En tant que spectateur, ajoutons à ces regrets l’absence de la moindre note de programme, ce qui laisse les plus curieux sur le flanc. Tant pis pour cette dame qui interrogeait en vain son voisin sur George Antheil, tant pis aussi pour ceux qui ont manqué la distribution des flyers énumérant la liste des extraits du riche et subtil programme proposé par Les Apaches de Julien Masmondet, avec Didier Sandre en formidable lecteur de Léon-Paul Fargue (entre autres). « Le calme après la pluie a quelque chose / Qui fait songer à de l’exil et à la nuit », dit le comédien de sa voix sombre sur le chant des « Oiseaux tristes » de Ravel. On réprime un frisson, le ciel s’ouvre au-dessus du toit de la Cité des congrès, la tête loin de la frénésie folle-journesque.

Certains artistes ont heureusement la belle initiative d’assurer eux-mêmes la médiation de leur concert, sans trop en faire : saluons à cet égard Sophie de Bardonnèche et Justin Taylor, qui ont présenté et interprété le passionnant programme consacré aux compositrices baroques qu’ils viennent d’enregistrer sous le label Alpha Classics. Quelques mots simples et clairs ont suffi, le violon, le clavecin, l’orgue, le souffle inspiré de l’archet de Sophie et l’accompagnement souple et hyper attentif de Justin ont fait le reste : les deux musiciens sont ovationnés par des spectateurs aux anges, tout heureux de leur découverte. Certains avaient pris leur billet « complètement par hasard » ; les voilà qui sortent de la salle Arabesque (200 places) avec l’envie pressante d’écouter en boucle l’Ariette en sol mineur de Mademoiselle Guesdon de Presles. On a connu des spécialistes avec des goûts plus banals !

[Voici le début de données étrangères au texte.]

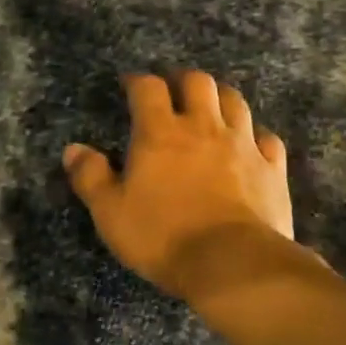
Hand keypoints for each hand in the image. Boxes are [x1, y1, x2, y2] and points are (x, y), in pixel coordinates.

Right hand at [64, 71, 292, 304]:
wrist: (233, 264)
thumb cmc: (163, 236)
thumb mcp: (111, 213)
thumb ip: (91, 177)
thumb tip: (73, 149)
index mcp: (160, 133)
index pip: (148, 88)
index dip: (137, 81)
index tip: (130, 86)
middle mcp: (203, 127)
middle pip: (198, 82)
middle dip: (183, 80)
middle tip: (173, 90)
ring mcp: (243, 144)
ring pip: (235, 102)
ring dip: (220, 98)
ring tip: (211, 108)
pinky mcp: (272, 168)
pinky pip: (268, 138)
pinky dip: (256, 135)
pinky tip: (251, 144)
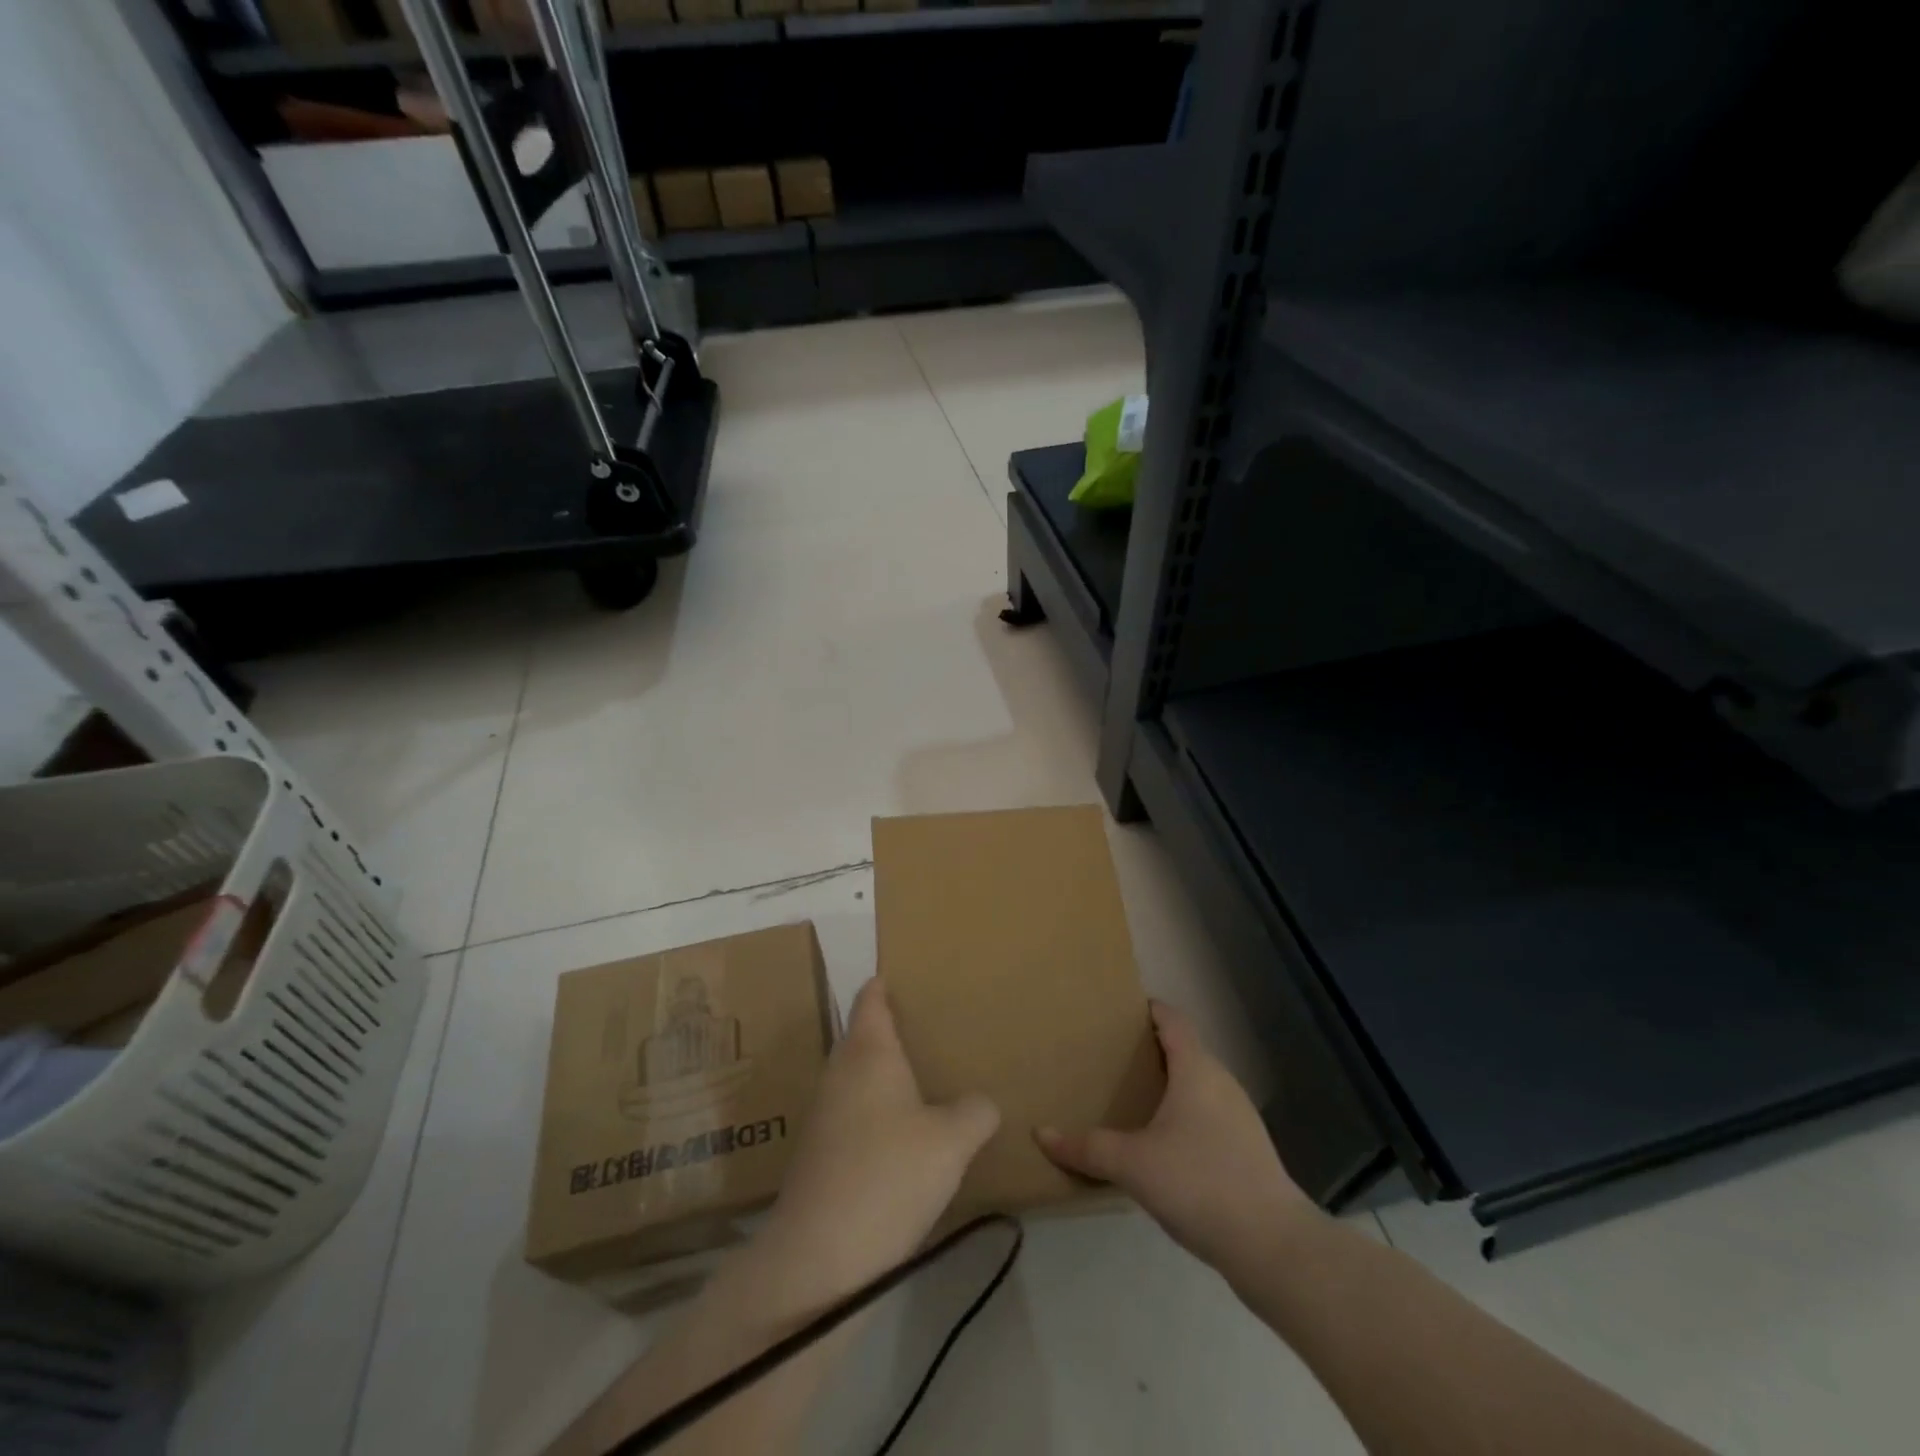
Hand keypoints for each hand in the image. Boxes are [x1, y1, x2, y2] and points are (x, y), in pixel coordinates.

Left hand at [762, 978, 998, 1296]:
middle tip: (930, 1029)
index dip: (884, 984)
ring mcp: (823, 1113)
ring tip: (922, 1079)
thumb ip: (975, 1112)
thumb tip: (981, 1103)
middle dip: (890, 1030)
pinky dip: (874, 1111)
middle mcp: (840, 1072)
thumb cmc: (889, 1174)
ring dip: (882, 1074)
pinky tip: (899, 1135)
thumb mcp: (952, 1142)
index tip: (903, 974)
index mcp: (868, 1051)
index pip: (871, 999)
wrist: (819, 1257)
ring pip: (856, 1077)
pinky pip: (851, 1112)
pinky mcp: (818, 1153)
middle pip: (862, 1035)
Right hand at [1036, 1001, 1315, 1273]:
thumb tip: (1041, 1133)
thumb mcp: (1133, 1164)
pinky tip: (1161, 1143)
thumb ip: (1087, 1147)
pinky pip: (1207, 1114)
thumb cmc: (1200, 1183)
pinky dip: (1182, 1115)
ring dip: (1167, 1085)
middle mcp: (1221, 1082)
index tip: (1118, 1010)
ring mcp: (1238, 1117)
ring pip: (1197, 1085)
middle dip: (1149, 1049)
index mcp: (1196, 1069)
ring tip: (1130, 1097)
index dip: (1148, 1009)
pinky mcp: (1246, 1151)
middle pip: (1184, 1050)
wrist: (1274, 1247)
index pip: (1172, 1020)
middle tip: (1110, 1056)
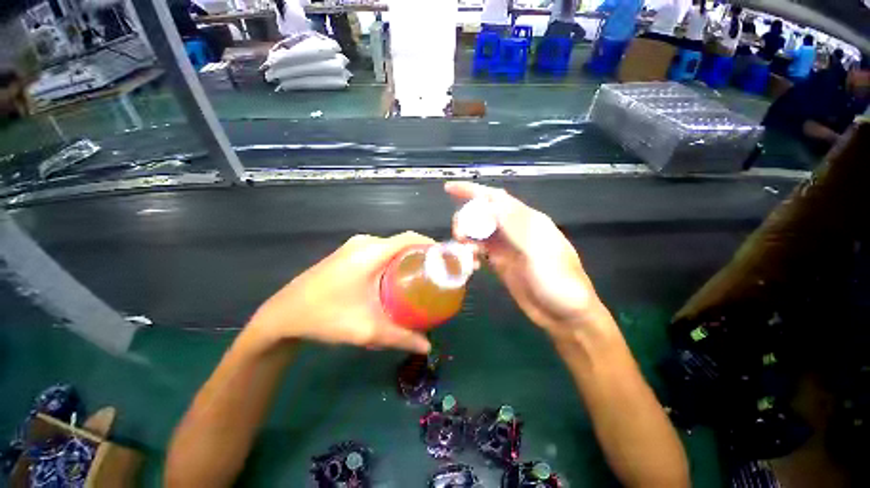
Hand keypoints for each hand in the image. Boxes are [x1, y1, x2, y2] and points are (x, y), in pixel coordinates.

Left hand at [248, 232, 433, 353]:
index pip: (410, 238)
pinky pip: (379, 252)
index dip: (430, 245)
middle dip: (421, 255)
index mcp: (371, 252)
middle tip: (435, 274)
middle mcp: (364, 243)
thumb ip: (401, 337)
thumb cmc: (326, 317)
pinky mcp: (347, 253)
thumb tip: (427, 346)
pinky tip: (395, 279)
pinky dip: (392, 261)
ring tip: (420, 278)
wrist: (282, 315)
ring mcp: (354, 247)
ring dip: (406, 258)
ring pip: (390, 247)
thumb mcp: (367, 329)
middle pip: (402, 242)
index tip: (445, 260)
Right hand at [446, 182, 604, 335]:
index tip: (449, 189)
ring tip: (462, 250)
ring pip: (479, 232)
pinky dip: (471, 254)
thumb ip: (515, 226)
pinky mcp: (501, 263)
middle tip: (458, 235)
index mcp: (528, 221)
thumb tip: (489, 203)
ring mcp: (507, 247)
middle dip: (466, 218)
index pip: (496, 198)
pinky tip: (472, 264)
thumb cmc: (559, 282)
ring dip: (467, 237)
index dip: (473, 191)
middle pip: (483, 214)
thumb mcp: (540, 252)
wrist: (565, 315)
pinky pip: (480, 251)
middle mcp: (515, 230)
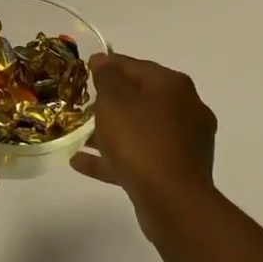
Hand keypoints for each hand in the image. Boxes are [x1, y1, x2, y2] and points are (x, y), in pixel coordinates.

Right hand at [72, 53, 217, 234]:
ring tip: (77, 134)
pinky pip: (140, 158)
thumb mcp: (115, 100)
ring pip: (139, 130)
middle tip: (81, 103)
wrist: (172, 201)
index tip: (85, 67)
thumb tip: (104, 60)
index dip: (108, 64)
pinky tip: (81, 162)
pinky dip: (114, 158)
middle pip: (140, 98)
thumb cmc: (141, 140)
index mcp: (173, 86)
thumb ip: (107, 77)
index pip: (135, 66)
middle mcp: (185, 109)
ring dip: (109, 132)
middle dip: (109, 101)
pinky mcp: (177, 173)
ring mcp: (184, 143)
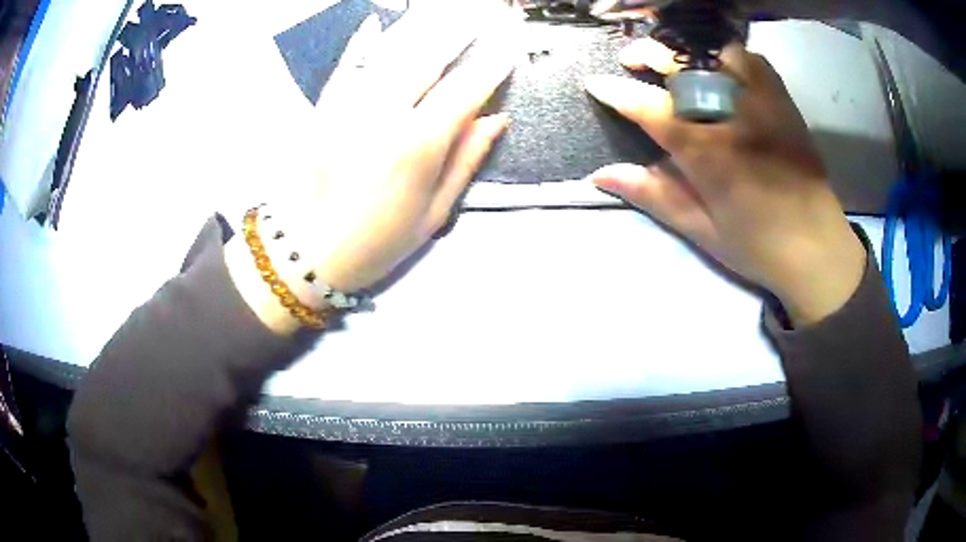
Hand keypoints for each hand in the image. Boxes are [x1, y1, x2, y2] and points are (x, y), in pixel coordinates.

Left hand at [298, 1, 515, 291]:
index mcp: (418, 145)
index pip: (465, 90)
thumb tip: (496, 118)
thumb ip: (466, 161)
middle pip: (429, 58)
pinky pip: (347, 66)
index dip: (491, 65)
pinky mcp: (323, 108)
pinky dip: (362, 42)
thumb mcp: (434, 214)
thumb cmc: (377, 242)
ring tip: (444, 11)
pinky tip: (375, 23)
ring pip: (390, 53)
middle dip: (459, 32)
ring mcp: (348, 106)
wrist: (306, 253)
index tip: (510, 46)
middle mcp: (385, 114)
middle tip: (483, 13)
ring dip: (420, 28)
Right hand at [584, 40, 864, 324]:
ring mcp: (762, 103)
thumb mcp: (701, 229)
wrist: (818, 249)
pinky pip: (752, 60)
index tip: (595, 83)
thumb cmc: (757, 246)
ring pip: (716, 52)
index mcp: (708, 151)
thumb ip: (654, 194)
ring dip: (689, 51)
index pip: (650, 107)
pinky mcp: (783, 102)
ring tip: (678, 62)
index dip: (617, 92)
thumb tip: (601, 175)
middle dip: (649, 54)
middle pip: (682, 65)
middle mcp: (733, 115)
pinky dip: (729, 56)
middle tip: (632, 59)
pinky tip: (722, 69)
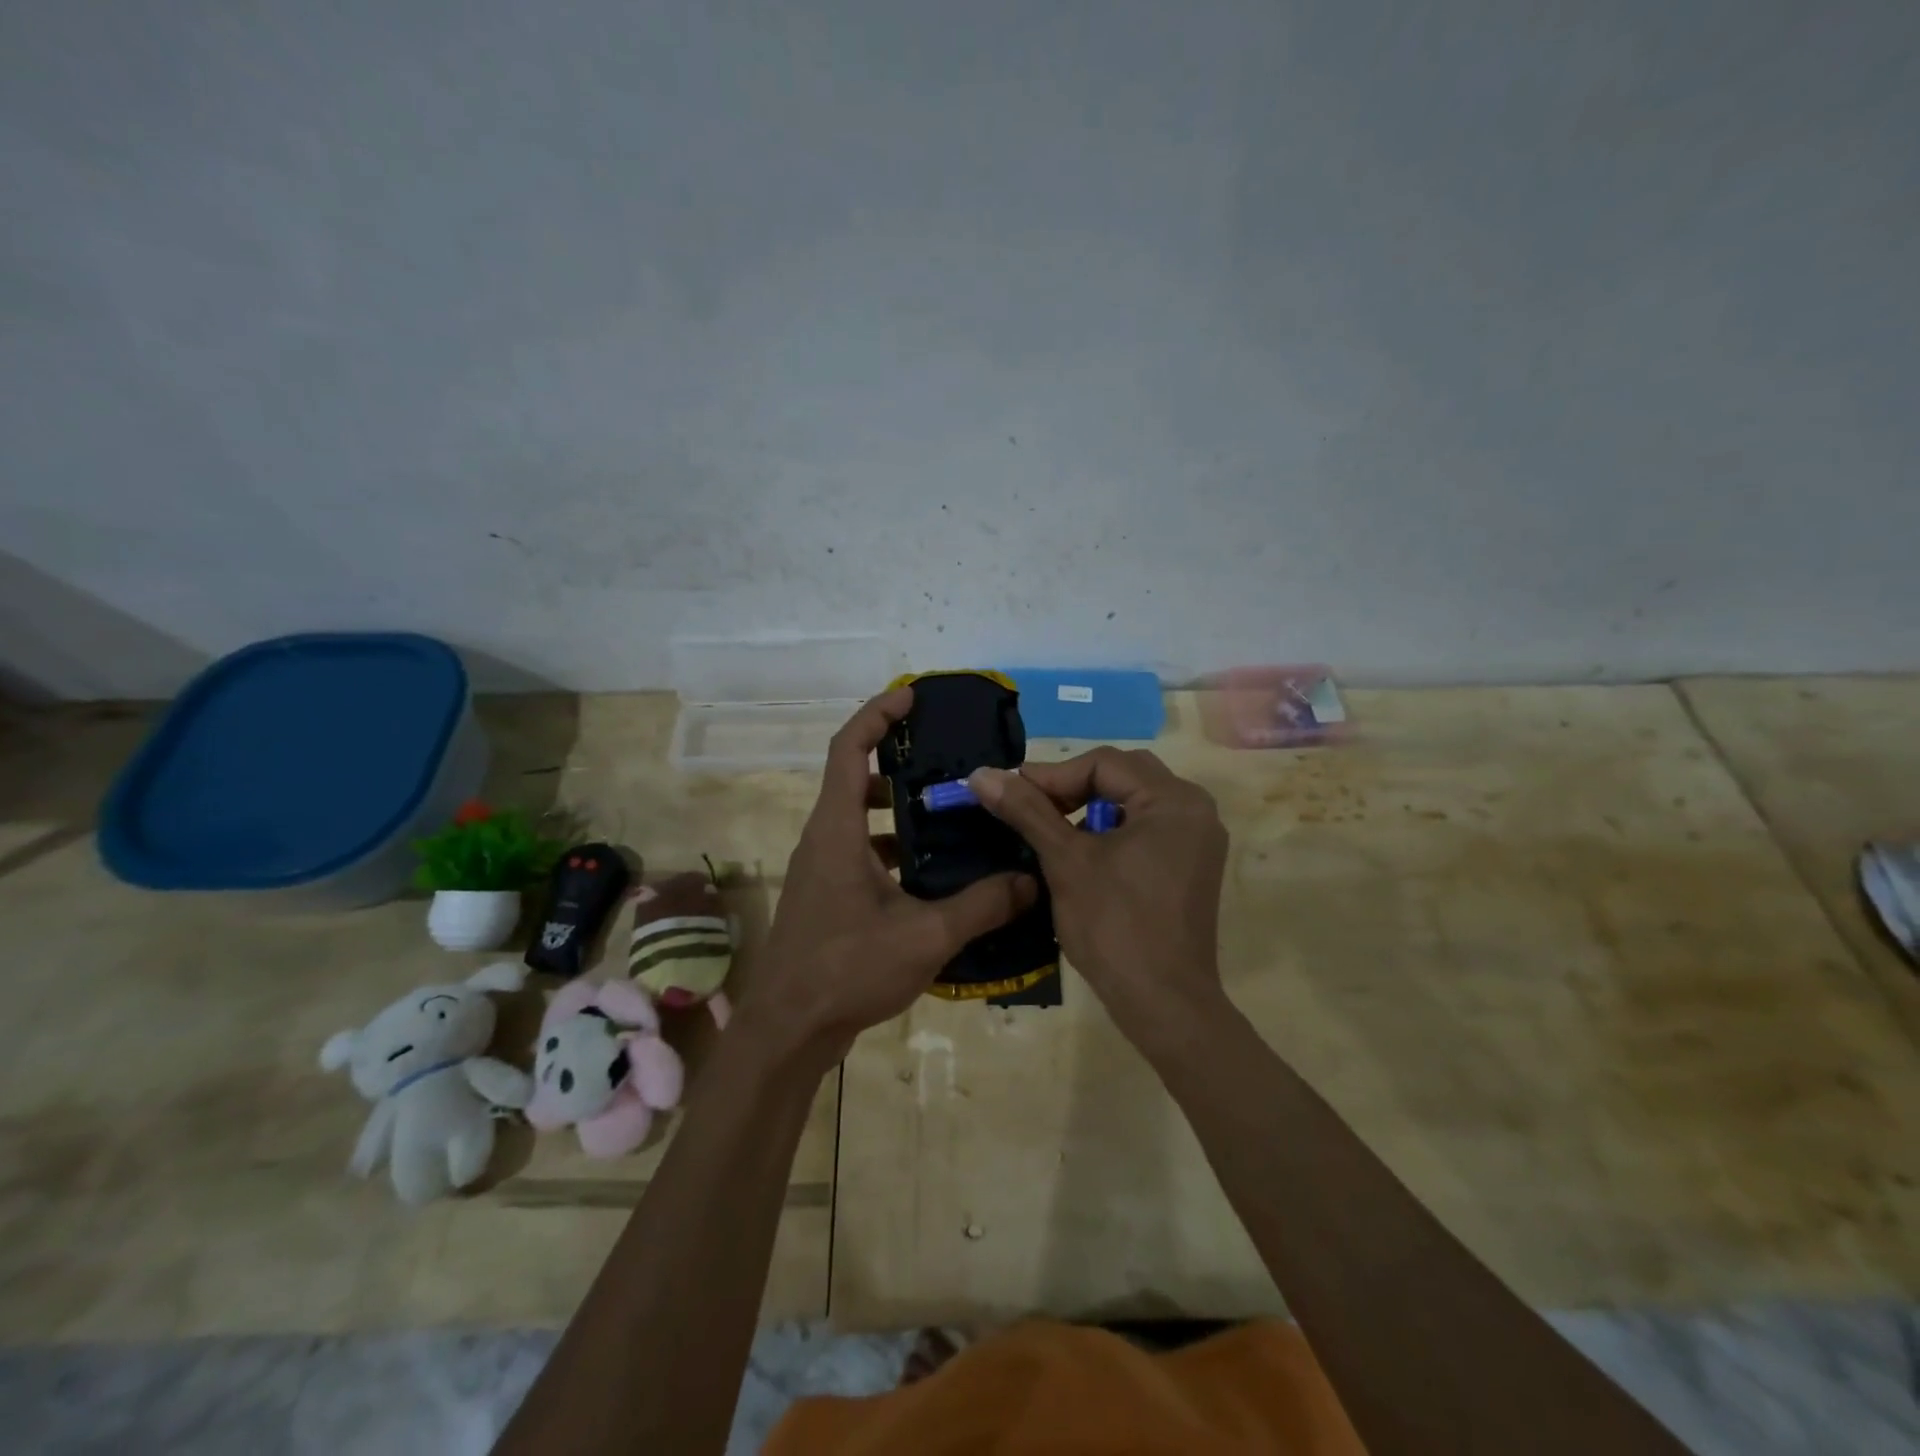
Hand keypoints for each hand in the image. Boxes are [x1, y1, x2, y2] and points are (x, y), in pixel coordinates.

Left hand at [744, 687, 1037, 1065]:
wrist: (788, 1030)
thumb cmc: (847, 969)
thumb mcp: (925, 936)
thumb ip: (981, 905)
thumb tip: (1031, 881)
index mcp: (836, 829)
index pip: (848, 748)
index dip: (877, 715)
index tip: (912, 698)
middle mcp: (823, 838)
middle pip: (855, 777)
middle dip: (898, 760)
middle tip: (947, 762)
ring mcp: (821, 869)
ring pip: (859, 818)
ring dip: (898, 808)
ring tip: (950, 813)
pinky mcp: (827, 896)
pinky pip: (860, 851)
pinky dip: (893, 847)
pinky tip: (933, 872)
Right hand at [970, 748, 1227, 1045]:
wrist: (1163, 1003)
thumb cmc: (1114, 926)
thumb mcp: (1065, 861)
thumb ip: (1026, 810)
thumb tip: (981, 773)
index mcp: (1173, 800)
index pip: (1103, 763)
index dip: (1052, 775)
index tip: (1010, 792)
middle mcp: (1195, 810)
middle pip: (1123, 775)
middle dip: (1072, 787)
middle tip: (1031, 806)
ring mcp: (1198, 840)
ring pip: (1134, 802)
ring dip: (1090, 808)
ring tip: (1051, 830)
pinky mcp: (1191, 867)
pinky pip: (1147, 829)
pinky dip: (1112, 830)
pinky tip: (1083, 854)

Il faut reconnaître ce grand mérite à la Folle Journée : c'est bien sa programmation riche, variée, rythmée, multipliant les concerts, les formations, les répertoires, les époques et les styles, qui permet au public de se lancer pleinement dans l’aventure et de prendre des billets en faisant le pari de la découverte. Dommage que certains programmateurs ne comprennent pas cette dynamique indispensable et, comme le glisse François Moschetta au détour de son one piano show, se réfugient derrière le seul nom de Mozart pour espérer attirer les foules. Et dommage que les Christelle Morançais de ce monde ne voient pas l’absolue nécessité de soutenir de telles initiatives, avec les expériences programmatiques et les prises de risque qu’elles impliquent immanquablement. Il ne reste plus qu’à souhaiter que la joyeuse troupe des gilets fluo nantais, formée à bonne école, prenne la relève avec d'autres principes dans les années à venir. D’après ce qu’on a vu aujourd’hui, l’espoir est permis.


Le déplacement de Tristan a été pris en charge par la Folle Journée de Nantes.